#### [ACTIVITY]
A stretch of the entries below is to be set down exactly, running from the line with "288 236 21875" through the line with "809 613 9445", both included, and no other line.
-------- DATA SECTION
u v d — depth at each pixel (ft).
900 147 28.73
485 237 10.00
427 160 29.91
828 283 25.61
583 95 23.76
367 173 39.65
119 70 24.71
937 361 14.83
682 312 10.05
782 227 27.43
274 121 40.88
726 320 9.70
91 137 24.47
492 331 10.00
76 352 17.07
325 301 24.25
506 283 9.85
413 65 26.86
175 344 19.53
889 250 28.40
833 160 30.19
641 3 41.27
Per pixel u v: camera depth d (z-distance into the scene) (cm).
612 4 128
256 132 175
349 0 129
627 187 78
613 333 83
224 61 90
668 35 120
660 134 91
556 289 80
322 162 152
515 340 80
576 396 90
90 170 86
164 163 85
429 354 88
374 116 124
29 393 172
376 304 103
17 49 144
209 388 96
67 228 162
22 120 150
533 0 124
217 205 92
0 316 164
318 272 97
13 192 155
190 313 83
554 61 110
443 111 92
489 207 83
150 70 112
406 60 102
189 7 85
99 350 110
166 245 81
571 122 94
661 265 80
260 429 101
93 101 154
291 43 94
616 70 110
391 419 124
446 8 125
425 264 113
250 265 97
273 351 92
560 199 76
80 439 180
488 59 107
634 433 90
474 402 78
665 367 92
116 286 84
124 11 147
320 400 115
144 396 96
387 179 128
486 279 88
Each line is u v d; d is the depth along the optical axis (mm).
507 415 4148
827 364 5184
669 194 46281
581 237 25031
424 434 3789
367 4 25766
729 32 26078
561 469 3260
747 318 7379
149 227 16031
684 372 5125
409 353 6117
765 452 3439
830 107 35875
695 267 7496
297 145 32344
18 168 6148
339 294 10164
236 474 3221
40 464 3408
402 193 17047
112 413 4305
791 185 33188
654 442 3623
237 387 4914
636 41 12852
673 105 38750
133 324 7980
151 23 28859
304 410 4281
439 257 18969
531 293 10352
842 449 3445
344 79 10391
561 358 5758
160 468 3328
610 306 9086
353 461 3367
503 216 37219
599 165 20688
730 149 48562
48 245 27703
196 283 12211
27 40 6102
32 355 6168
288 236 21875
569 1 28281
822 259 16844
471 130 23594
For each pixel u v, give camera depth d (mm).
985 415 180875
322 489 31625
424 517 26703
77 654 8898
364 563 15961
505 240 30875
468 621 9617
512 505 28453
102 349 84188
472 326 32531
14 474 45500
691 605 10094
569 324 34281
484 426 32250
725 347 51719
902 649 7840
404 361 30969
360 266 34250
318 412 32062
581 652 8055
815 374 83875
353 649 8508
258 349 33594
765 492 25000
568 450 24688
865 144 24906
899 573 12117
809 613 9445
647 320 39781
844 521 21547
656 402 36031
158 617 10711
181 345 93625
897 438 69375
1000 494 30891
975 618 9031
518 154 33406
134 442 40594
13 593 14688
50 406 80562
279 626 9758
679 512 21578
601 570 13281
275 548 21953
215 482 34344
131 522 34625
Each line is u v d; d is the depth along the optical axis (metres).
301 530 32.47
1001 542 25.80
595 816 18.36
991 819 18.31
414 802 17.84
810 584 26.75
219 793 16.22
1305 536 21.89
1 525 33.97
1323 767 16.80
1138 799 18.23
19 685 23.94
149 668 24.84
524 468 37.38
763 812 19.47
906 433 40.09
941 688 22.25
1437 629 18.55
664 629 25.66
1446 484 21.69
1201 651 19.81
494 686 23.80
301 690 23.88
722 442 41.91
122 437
----------------
#### [ANSWER BELOW]
288 236 21875
569 1 28281
822 259 16844
471 130 23594
For each pixel u v, give camera depth d (mm).
985 415 180875
322 489 31625
424 517 26703
77 654 8898
364 563 15961
505 240 30875
468 621 9617
512 505 28453
102 349 84188
472 326 32531
14 474 45500
691 605 10094
569 324 34281
484 426 32250
725 347 51719
902 649 7840
404 361 30969
360 266 34250
318 412 32062
581 652 8055
815 374 83875
353 649 8508
258 349 33594
765 492 25000
568 450 24688
865 144 24906
899 573 12117
809 613 9445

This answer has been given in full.